Risk of Material Misstatement – Audit Risk Components Related to SOC Reports

Risk of Material Misstatement

Obtaining evidence to confirm the design and operating effectiveness of controls used to support business objectives are completed during the audit process. One objective of this process is to look at the rate of deviations in an effort to determine if there is risk of material misstatement. In this post, we will look at different components that influence the risk of material misstatement. This includes the definition of material misstatement, identifying material misstatements in auditing, and examples of material misstatements.  Additionally, I will cover what is the result of a material misstatement finding, and how to reduce the risk of its occurrence.

What is the Risk of Material Misstatement in SOC Auditing?

According to the AICPA, the definition of risk of material misstatement is defined as “the risk that the description of the service organization’s system that was implemented and operated is not presented in accordance with the description criteria or that controls were not suitably designed or operating effectively to provide reasonable assurance that the service organization’s service commitments and system requirements would be achieved.”

In SOC examinations, management is required to present their services in what is known as the description of the system. The description of the system outlines the services they provide, controls used to support their business objectives required to meet examination criteria, and any other pertinent information that would be important to understand as a user of the service. If the auditor feels that the information included is inaccurate or incomplete and the service provider refuses to include additional information, then the report can be considered materially misstated.


How does an auditor assess the risk of material misstatements

How Does an Auditor Assess Risk of Material Misstatement?

Since SOC audits are generally performed on an annual cadence, addressing risk of material misstatement is done by considering known information about the industry and organization, past audit testing and results, changes to regulations, known risks (qualitative and quantitative), and any changes to the business and the services provided. These items are reviewed and considered multiple times through the audit process (i.e planning, performing, and reporting). You may find this additional AICPA source helpful.
*-*-*
What this exercise asks:
1 – Could you reproduce the material misstatement post word for word, starting at "Obtaining evidence to" and ending at "of its occurrence."?
2 – Does the material misstatement post agree with each statement? Answer yes or no for each, quoting the deciding words.
(a) SOC audits are generally performed once a year.
(b) The items used to assess this risk are reviewed only once, during planning.
(c) In SOC examinations, management must present its services in the description of the system.
Rely only on the material misstatement post, not on outside knowledge.

Dataset extract:
*-*-*
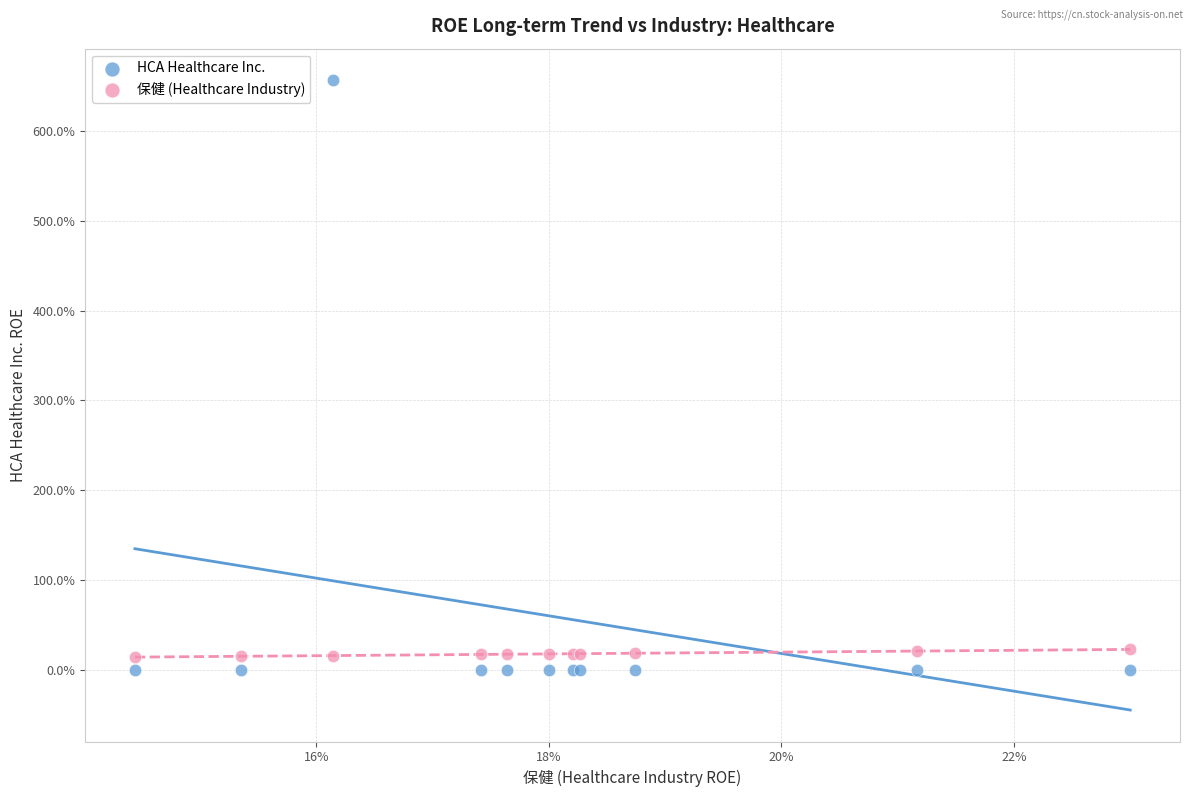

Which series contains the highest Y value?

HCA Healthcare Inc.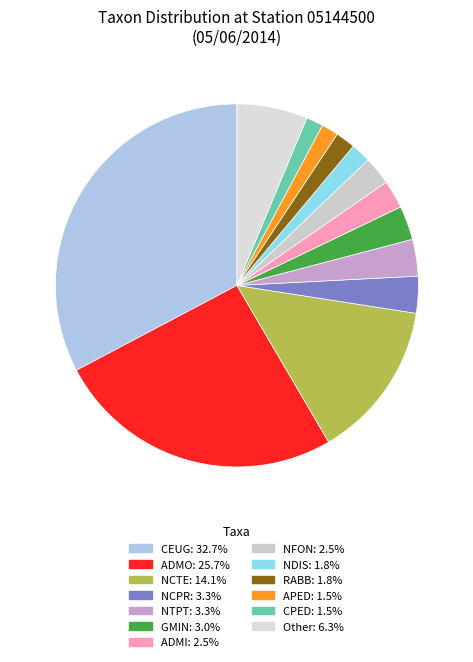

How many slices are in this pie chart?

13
*-*-*
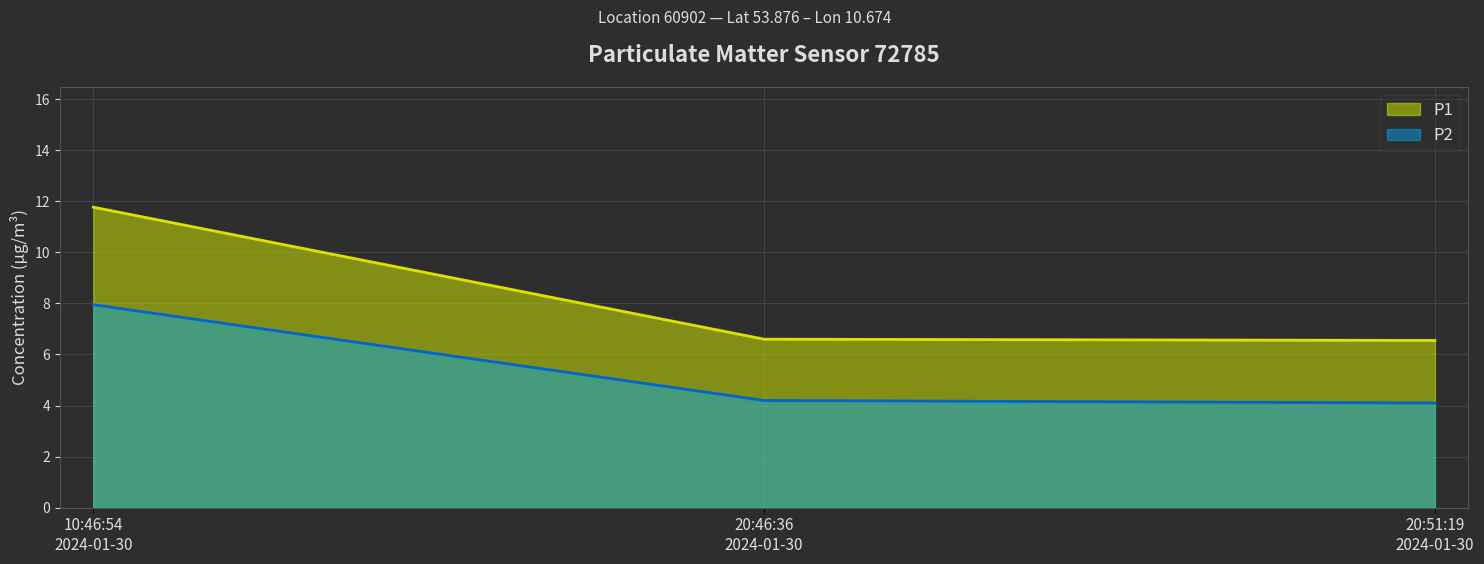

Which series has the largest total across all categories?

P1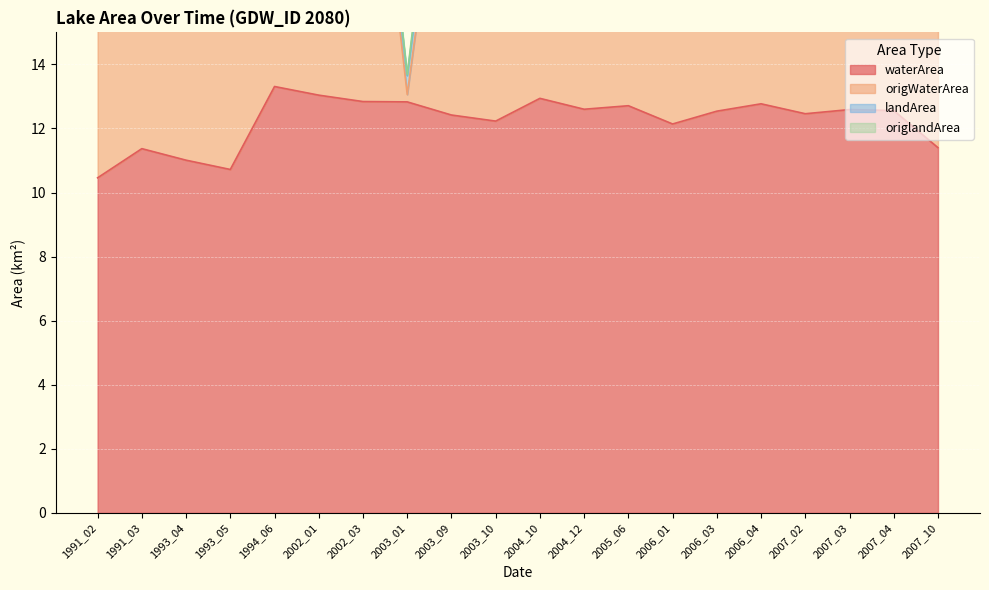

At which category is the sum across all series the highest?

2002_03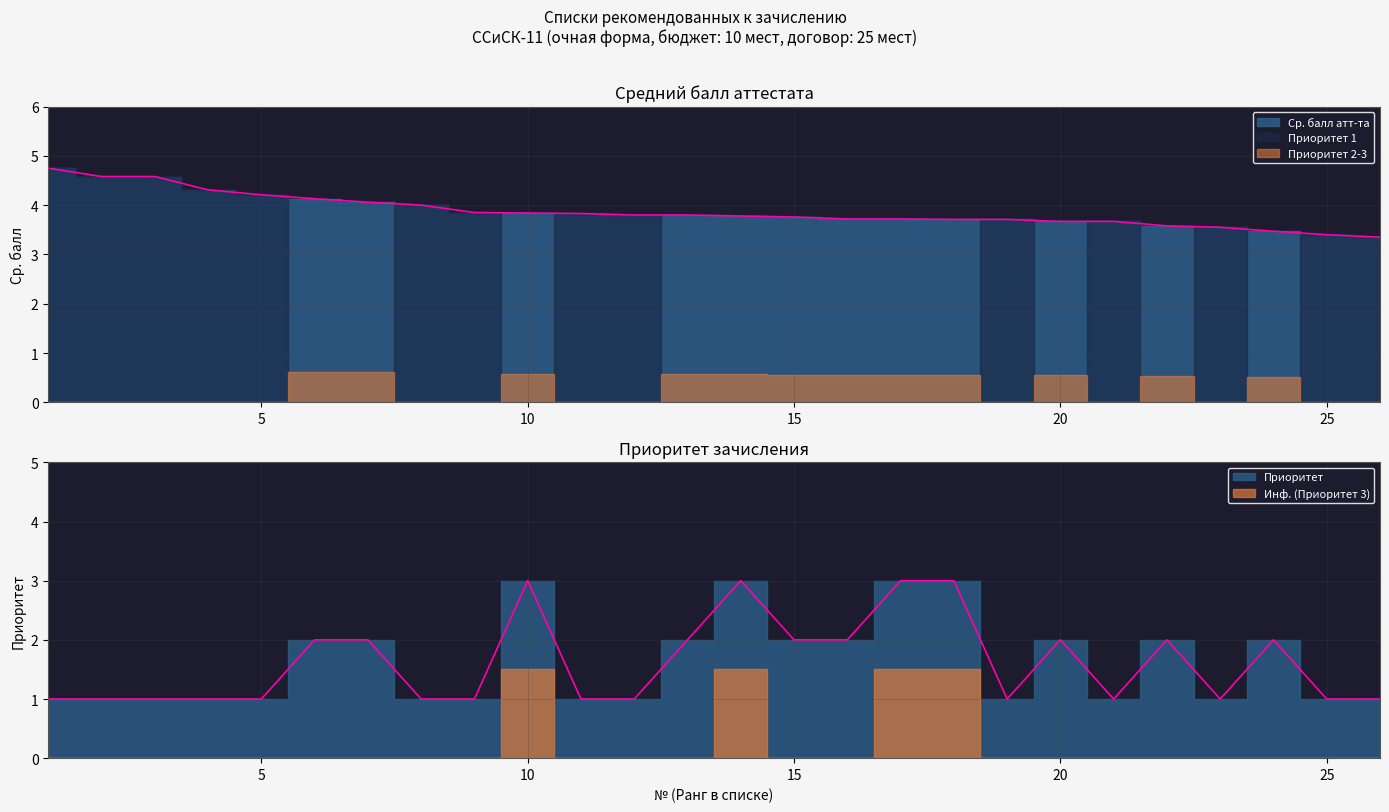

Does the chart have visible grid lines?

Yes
*-*-*
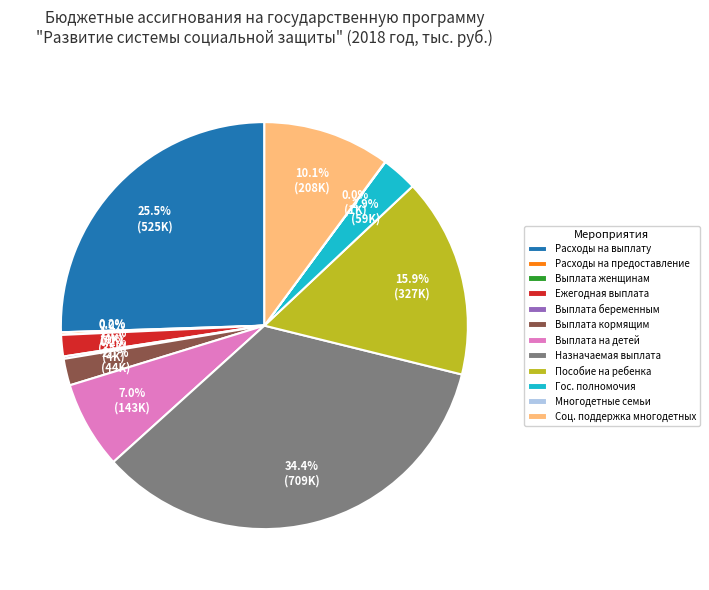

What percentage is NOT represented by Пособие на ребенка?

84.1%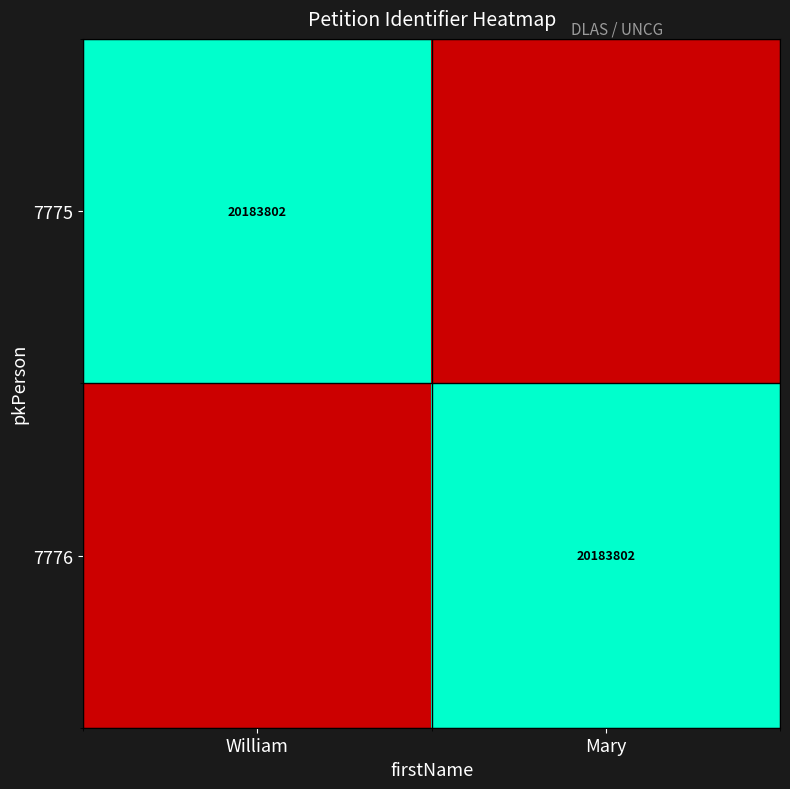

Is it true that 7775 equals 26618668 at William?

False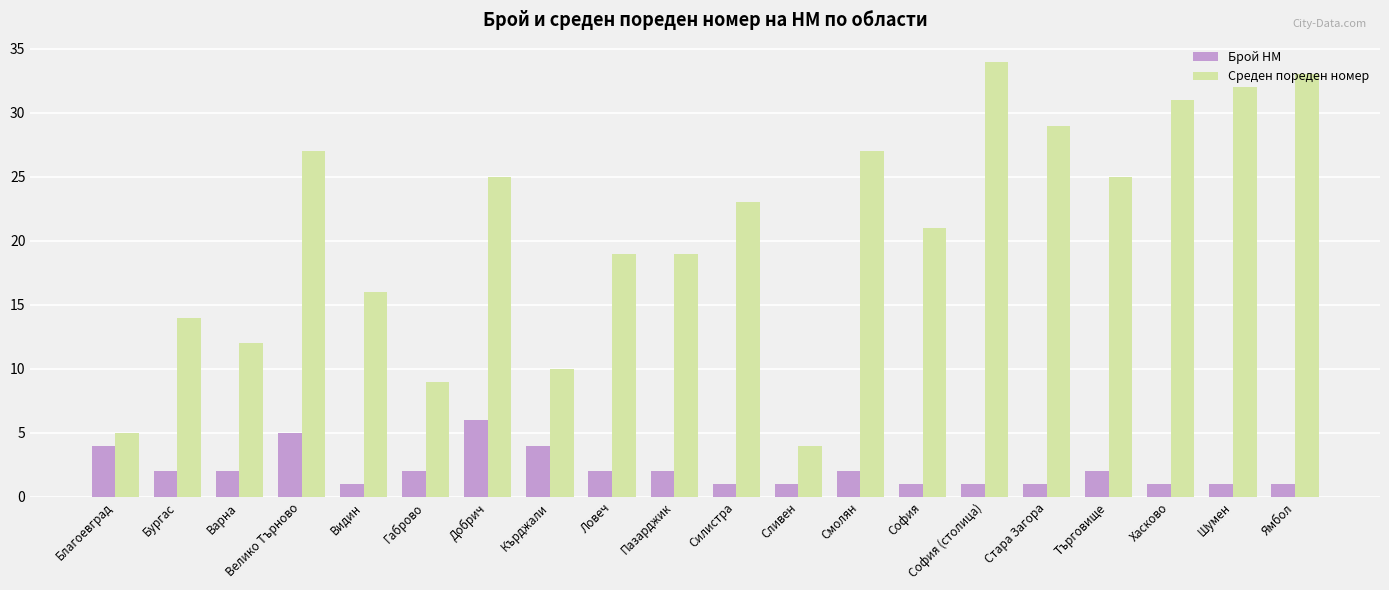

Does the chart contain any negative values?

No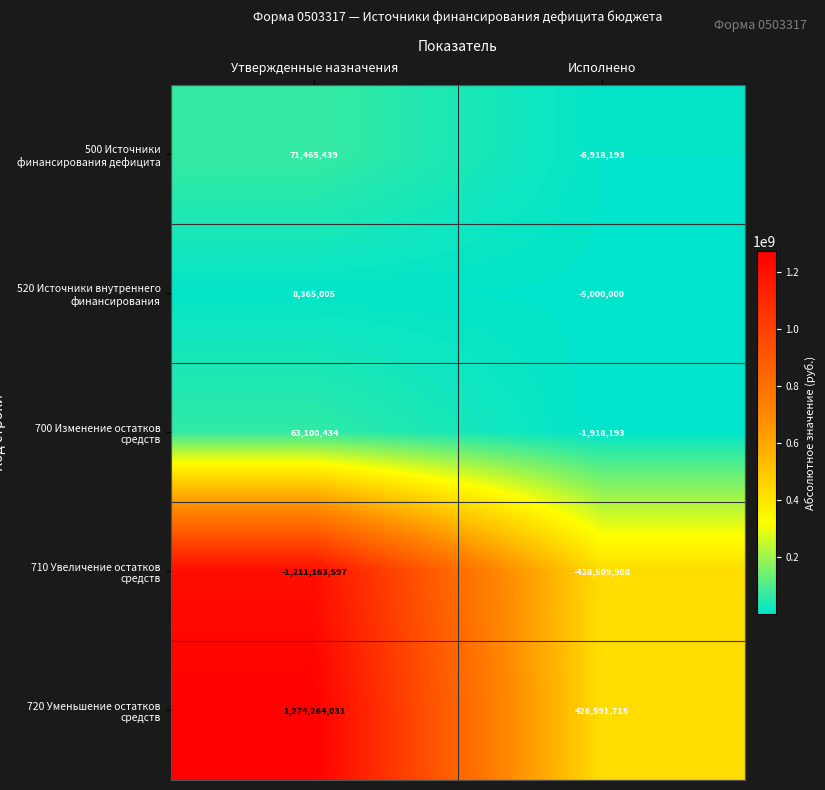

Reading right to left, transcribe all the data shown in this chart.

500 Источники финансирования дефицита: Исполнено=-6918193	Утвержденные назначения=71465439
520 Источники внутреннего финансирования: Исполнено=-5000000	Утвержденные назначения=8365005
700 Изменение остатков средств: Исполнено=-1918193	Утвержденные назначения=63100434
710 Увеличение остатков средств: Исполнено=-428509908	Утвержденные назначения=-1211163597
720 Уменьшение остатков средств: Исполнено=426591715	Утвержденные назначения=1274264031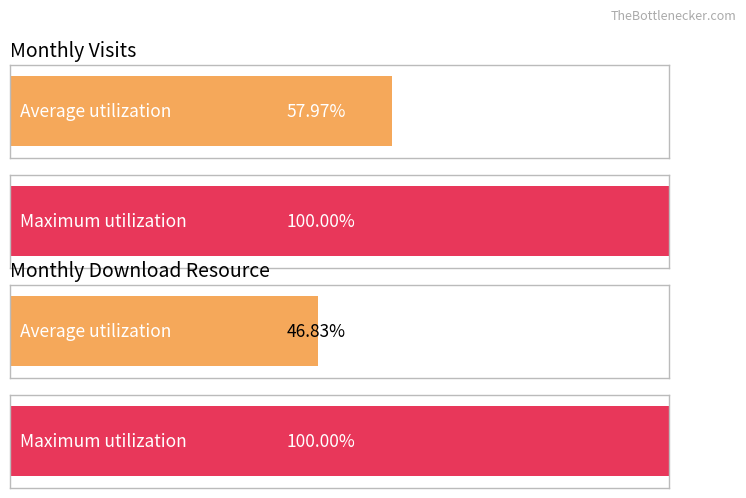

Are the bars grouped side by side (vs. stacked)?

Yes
*-*-*
Task solutions:
1 –
Obtaining evidence to confirm the design and operating effectiveness of controls used to support business objectives are completed during the audit process. One objective of this process is to look at the rate of deviations in an effort to determine if there is risk of material misstatement. In this post, we will look at different components that influence the risk of material misstatement. This includes the definition of material misstatement, identifying material misstatements in auditing, and examples of material misstatements.  Additionally, I will cover what is the result of a material misstatement finding, and how to reduce the risk of its occurrence.

2 –
(a) Yes: "Since SOC audits are generally performed on an annual cadence"
(b) No: "These items are reviewed and considered multiple times through the audit process (i.e planning, performing, and reporting)."
(c) Yes: "In SOC examinations, management is required to present their services in what is known as the description of the system."